*What you are asked to do*: Write out the whole listing below again, switching every "pose" to "view" and leaving everything else unchanged.

(Stored items)
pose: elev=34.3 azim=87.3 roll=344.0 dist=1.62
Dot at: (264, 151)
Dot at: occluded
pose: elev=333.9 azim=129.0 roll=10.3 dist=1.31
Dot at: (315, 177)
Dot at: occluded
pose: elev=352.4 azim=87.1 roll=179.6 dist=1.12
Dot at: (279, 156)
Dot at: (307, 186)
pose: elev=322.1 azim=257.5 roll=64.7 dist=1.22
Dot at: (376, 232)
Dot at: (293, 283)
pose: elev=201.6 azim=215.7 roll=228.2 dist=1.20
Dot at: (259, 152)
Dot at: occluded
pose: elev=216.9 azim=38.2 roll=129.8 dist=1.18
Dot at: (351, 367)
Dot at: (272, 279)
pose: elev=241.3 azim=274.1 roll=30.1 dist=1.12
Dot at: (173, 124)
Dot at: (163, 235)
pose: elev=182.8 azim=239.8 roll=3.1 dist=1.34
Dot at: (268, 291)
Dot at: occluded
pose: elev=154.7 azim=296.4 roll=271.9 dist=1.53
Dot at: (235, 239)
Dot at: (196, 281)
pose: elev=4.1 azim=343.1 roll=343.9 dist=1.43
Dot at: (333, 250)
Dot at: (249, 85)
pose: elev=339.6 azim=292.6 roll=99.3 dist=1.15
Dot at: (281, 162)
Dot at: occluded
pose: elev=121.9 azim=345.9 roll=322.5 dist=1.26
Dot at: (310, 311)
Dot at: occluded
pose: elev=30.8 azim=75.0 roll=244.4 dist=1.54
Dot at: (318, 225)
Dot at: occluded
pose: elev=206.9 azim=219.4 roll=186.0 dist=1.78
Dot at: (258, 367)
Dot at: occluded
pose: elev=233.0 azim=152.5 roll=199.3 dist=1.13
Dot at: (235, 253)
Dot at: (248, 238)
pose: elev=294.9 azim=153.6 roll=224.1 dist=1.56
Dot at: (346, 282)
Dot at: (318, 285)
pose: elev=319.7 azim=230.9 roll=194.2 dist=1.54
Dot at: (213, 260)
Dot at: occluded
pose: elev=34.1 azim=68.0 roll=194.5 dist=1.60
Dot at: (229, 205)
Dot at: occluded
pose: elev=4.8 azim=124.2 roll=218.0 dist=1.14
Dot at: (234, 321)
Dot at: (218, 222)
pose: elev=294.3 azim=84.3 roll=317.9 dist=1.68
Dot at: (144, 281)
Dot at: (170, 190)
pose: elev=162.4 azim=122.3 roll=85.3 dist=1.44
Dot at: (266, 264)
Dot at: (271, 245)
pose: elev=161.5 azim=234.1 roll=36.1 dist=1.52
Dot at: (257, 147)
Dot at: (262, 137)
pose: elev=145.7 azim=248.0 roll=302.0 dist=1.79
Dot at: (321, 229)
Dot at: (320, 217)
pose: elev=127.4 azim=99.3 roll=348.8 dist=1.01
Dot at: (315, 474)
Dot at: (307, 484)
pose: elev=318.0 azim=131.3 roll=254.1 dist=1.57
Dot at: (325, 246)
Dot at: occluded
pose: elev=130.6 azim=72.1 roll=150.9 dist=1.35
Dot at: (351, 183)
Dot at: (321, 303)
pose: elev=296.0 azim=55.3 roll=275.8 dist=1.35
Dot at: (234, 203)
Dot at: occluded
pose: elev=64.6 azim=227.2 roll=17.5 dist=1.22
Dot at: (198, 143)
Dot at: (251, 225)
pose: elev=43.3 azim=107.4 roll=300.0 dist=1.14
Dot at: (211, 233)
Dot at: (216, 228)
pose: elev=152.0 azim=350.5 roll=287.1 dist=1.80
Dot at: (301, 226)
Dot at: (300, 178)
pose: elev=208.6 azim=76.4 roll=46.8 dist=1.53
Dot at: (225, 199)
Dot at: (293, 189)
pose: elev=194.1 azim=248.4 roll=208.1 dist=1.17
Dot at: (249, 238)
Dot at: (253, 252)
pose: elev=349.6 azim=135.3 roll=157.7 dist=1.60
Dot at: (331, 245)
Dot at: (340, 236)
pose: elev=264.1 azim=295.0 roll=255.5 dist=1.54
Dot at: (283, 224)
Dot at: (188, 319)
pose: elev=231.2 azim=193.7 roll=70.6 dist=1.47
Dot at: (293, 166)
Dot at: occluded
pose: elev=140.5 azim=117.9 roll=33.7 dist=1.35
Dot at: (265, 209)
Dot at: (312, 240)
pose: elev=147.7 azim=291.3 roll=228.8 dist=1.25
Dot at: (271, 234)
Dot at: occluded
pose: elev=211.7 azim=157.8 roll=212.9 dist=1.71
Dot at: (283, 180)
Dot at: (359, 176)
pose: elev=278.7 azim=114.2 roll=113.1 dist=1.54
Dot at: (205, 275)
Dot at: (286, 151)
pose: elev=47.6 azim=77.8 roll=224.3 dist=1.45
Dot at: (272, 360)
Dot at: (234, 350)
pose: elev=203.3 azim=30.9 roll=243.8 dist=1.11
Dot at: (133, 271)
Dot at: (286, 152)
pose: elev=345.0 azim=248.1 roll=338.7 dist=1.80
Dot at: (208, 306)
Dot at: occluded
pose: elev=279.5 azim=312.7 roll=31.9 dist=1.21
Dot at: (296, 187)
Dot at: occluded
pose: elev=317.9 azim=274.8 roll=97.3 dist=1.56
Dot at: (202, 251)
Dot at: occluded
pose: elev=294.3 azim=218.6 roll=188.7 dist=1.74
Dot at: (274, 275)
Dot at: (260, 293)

*Solved problem*:
view: elev=34.3 azim=87.3 roll=344.0 dist=1.62
Dot at: (264, 151)
Dot at: occluded
view: elev=333.9 azim=129.0 roll=10.3 dist=1.31
Dot at: (315, 177)
Dot at: occluded
view: elev=352.4 azim=87.1 roll=179.6 dist=1.12
Dot at: (279, 156)
Dot at: (307, 186)
view: elev=322.1 azim=257.5 roll=64.7 dist=1.22
Dot at: (376, 232)
Dot at: (293, 283)
view: elev=201.6 azim=215.7 roll=228.2 dist=1.20
Dot at: (259, 152)
Dot at: occluded
view: elev=216.9 azim=38.2 roll=129.8 dist=1.18
Dot at: (351, 367)
Dot at: (272, 279)
view: elev=241.3 azim=274.1 roll=30.1 dist=1.12
Dot at: (173, 124)
Dot at: (163, 235)
view: elev=182.8 azim=239.8 roll=3.1 dist=1.34
Dot at: (268, 291)
Dot at: occluded
view: elev=154.7 azim=296.4 roll=271.9 dist=1.53
Dot at: (235, 239)
Dot at: (196, 281)
view: elev=4.1 azim=343.1 roll=343.9 dist=1.43
Dot at: (333, 250)
Dot at: (249, 85)
view: elev=339.6 azim=292.6 roll=99.3 dist=1.15
Dot at: (281, 162)
Dot at: occluded
view: elev=121.9 azim=345.9 roll=322.5 dist=1.26
Dot at: (310, 311)
Dot at: occluded
view: elev=30.8 azim=75.0 roll=244.4 dist=1.54
Dot at: (318, 225)
Dot at: occluded
view: elev=206.9 azim=219.4 roll=186.0 dist=1.78
Dot at: (258, 367)
Dot at: occluded
view: elev=233.0 azim=152.5 roll=199.3 dist=1.13
Dot at: (235, 253)
Dot at: (248, 238)
view: elev=294.9 azim=153.6 roll=224.1 dist=1.56
Dot at: (346, 282)
Dot at: (318, 285)
view: elev=319.7 azim=230.9 roll=194.2 dist=1.54
Dot at: (213, 260)
Dot at: occluded
view: elev=34.1 azim=68.0 roll=194.5 dist=1.60
Dot at: (229, 205)
Dot at: occluded
view: elev=4.8 azim=124.2 roll=218.0 dist=1.14
Dot at: (234, 321)
Dot at: (218, 222)
view: elev=294.3 azim=84.3 roll=317.9 dist=1.68
Dot at: (144, 281)
Dot at: (170, 190)
view: elev=162.4 azim=122.3 roll=85.3 dist=1.44
Dot at: (266, 264)
Dot at: (271, 245)
view: elev=161.5 azim=234.1 roll=36.1 dist=1.52
Dot at: (257, 147)
Dot at: (262, 137)
view: elev=145.7 azim=248.0 roll=302.0 dist=1.79
Dot at: (321, 229)
Dot at: (320, 217)
view: elev=127.4 azim=99.3 roll=348.8 dist=1.01
Dot at: (315, 474)
Dot at: (307, 484)
view: elev=318.0 azim=131.3 roll=254.1 dist=1.57
Dot at: (325, 246)
Dot at: occluded
view: elev=130.6 azim=72.1 roll=150.9 dist=1.35
Dot at: (351, 183)
Dot at: (321, 303)
view: elev=296.0 azim=55.3 roll=275.8 dist=1.35
Dot at: (234, 203)
Dot at: occluded
view: elev=64.6 azim=227.2 roll=17.5 dist=1.22
Dot at: (198, 143)
Dot at: (251, 225)
view: elev=43.3 azim=107.4 roll=300.0 dist=1.14
Dot at: (211, 233)
Dot at: (216, 228)
view: elev=152.0 azim=350.5 roll=287.1 dist=1.80
Dot at: (301, 226)
Dot at: (300, 178)
view: elev=208.6 azim=76.4 roll=46.8 dist=1.53
Dot at: (225, 199)
Dot at: (293, 189)
view: elev=194.1 azim=248.4 roll=208.1 dist=1.17
Dot at: (249, 238)
Dot at: (253, 252)
view: elev=349.6 azim=135.3 roll=157.7 dist=1.60
Dot at: (331, 245)
Dot at: (340, 236)
view: elev=264.1 azim=295.0 roll=255.5 dist=1.54
Dot at: (283, 224)
Dot at: (188, 319)
view: elev=231.2 azim=193.7 roll=70.6 dist=1.47
Dot at: (293, 166)
Dot at: occluded
view: elev=140.5 azim=117.9 roll=33.7 dist=1.35
Dot at: (265, 209)
Dot at: (312, 240)
view: elev=147.7 azim=291.3 roll=228.8 dist=1.25
Dot at: (271, 234)
Dot at: occluded
view: elev=211.7 azim=157.8 roll=212.9 dist=1.71
Dot at: (283, 180)
Dot at: (359, 176)
view: elev=278.7 azim=114.2 roll=113.1 dist=1.54
Dot at: (205, 275)
Dot at: (286, 151)
view: elev=47.6 azim=77.8 roll=224.3 dist=1.45
Dot at: (272, 360)
Dot at: (234, 350)
view: elev=203.3 azim=30.9 roll=243.8 dist=1.11
Dot at: (133, 271)
Dot at: (286, 152)
view: elev=345.0 azim=248.1 roll=338.7 dist=1.80
Dot at: (208, 306)
Dot at: occluded
view: elev=279.5 azim=312.7 roll=31.9 dist=1.21
Dot at: (296, 187)
Dot at: occluded
view: elev=317.9 azim=274.8 roll=97.3 dist=1.56
Dot at: (202, 251)
Dot at: occluded
view: elev=294.3 azim=218.6 roll=188.7 dist=1.74
Dot at: (274, 275)
Dot at: (260, 293)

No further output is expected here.